Hey I didnt read any of the posts I'm just giving you my opinion on the original question. Yes shock spring combos can compete with coilovers I know this because I have shock spring combos and all my other buddies have coils on Gti's and other cars as well. My car is very competitive against theirs. As far as ride comfort goes as long as you buy a high quality product from a respectable company, you will get ride comfort along with performance. I have bilsten sport shocks with neuspeed race springs. This is an expensive shock spring combo but it is justified. The neuspeed race springs are designed to go on bilstein sport shocks so they fit perfectly, furthermore when neuspeed receives the shocks from bilstein they tinker with it so it will perfectly fit the specific spring they are sending you.

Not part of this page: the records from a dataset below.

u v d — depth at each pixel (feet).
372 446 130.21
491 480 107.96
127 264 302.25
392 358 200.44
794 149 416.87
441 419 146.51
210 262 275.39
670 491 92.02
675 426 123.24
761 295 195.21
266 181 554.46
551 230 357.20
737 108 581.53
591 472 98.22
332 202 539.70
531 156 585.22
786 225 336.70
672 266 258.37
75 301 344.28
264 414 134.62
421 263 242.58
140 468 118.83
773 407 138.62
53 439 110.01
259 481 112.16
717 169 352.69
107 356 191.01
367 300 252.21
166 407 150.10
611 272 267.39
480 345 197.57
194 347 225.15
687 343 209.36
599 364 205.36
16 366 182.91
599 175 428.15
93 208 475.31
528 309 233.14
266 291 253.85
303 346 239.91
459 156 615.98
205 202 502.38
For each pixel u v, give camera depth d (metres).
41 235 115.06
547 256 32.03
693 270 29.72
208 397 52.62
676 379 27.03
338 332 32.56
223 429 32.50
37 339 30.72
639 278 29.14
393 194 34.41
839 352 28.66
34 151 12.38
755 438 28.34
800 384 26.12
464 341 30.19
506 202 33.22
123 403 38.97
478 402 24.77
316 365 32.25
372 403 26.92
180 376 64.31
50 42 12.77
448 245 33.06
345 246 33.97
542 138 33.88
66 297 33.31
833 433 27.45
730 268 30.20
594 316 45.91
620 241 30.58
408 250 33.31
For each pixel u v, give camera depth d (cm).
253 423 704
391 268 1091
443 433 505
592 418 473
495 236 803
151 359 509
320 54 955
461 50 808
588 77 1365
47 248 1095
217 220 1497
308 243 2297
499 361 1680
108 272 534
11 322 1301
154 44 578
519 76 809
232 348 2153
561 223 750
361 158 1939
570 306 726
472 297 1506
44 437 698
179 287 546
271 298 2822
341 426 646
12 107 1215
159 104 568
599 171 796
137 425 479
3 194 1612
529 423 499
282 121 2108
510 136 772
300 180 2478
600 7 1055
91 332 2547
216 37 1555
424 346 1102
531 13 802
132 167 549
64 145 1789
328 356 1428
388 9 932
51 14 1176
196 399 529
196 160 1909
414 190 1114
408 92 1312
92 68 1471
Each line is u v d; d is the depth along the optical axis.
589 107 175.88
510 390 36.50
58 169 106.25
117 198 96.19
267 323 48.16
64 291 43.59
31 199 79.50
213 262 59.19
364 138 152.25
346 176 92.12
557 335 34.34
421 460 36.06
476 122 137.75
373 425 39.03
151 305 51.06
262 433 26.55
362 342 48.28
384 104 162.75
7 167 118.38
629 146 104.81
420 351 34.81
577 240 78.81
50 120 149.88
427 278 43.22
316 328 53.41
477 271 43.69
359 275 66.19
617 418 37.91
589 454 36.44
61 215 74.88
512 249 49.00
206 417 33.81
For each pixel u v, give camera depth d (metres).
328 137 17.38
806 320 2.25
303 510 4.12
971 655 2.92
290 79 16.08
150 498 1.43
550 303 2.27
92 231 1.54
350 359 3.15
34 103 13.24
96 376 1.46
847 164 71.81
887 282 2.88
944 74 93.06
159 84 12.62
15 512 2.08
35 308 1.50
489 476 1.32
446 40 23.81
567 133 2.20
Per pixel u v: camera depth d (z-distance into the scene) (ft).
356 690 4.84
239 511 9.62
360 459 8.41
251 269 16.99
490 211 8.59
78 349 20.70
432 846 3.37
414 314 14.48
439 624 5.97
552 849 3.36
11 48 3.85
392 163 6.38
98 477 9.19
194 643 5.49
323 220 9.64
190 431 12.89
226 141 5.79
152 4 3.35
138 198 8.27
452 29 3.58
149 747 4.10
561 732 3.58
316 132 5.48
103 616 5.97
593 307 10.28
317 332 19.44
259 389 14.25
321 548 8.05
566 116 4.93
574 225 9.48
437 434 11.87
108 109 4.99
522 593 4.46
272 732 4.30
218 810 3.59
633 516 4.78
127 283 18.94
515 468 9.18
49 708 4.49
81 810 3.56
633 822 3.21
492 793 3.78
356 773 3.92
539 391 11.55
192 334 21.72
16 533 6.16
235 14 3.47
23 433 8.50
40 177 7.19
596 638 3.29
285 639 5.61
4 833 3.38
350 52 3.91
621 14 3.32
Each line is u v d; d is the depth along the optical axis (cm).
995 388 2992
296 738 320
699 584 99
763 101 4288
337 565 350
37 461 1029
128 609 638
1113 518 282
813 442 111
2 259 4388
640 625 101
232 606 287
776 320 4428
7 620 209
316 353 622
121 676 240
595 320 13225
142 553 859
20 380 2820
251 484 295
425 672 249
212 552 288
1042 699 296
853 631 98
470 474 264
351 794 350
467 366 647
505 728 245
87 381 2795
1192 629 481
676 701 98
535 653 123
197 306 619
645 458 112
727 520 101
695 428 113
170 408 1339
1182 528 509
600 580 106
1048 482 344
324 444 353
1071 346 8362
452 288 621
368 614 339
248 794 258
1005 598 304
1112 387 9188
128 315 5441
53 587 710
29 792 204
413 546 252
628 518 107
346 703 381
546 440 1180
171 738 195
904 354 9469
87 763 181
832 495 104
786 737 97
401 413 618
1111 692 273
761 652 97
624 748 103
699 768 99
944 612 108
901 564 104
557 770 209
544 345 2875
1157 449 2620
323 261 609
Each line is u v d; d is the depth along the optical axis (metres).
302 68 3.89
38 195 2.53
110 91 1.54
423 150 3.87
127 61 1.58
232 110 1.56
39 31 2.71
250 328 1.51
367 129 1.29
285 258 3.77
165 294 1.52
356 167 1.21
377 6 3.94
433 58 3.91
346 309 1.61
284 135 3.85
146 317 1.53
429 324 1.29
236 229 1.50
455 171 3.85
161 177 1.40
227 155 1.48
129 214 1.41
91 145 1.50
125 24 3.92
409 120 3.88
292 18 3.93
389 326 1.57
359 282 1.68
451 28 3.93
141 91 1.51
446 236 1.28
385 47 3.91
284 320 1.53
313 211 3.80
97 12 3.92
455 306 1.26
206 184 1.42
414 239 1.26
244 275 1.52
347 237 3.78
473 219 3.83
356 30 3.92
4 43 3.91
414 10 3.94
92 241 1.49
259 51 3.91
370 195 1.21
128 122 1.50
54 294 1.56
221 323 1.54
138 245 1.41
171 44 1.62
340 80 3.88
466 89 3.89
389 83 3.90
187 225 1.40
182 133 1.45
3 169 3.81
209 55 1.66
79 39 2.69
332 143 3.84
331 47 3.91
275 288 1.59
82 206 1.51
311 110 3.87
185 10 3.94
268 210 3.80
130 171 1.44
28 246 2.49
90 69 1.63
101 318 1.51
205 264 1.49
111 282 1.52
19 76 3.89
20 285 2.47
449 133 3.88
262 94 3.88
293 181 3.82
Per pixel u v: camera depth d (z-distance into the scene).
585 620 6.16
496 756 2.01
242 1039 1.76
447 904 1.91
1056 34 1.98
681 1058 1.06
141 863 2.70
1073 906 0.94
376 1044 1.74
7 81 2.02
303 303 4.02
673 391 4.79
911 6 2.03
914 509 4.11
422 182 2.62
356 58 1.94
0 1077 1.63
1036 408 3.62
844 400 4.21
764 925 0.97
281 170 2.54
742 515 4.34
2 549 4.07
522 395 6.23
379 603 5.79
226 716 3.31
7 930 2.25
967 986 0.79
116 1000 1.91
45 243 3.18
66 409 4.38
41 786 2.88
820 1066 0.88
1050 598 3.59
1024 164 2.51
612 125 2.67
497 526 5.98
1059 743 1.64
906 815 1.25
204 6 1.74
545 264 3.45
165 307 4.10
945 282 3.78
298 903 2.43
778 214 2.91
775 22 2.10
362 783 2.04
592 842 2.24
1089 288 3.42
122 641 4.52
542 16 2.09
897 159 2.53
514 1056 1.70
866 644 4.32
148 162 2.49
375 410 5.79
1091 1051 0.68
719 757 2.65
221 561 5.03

This combo gives me better ride quality then any other suspension improved car I have ever sat in while at the same time allowing me to be very competitive against anyone with coils.


----------



## RUSLAND (Mar 28, 2010)

Just put on Neuspeed sport springs with original shocks 1.8" drop, feels really nice,more stable, and not really rough. Im loving it!~!!!http://www.flickr.com/photos/[email protected]/?saved=1


----------



## docterelliott (Sep 29, 2007)

i know this thread is old but its in the FAQ's so i know SOMBODYS got to look at it.
so ive gatherd from this thread that:

A. coilovers offer a more comfortable ride than spring/shock combo.

and 
B. coilovers have a higher spring rate than spring/shock combos.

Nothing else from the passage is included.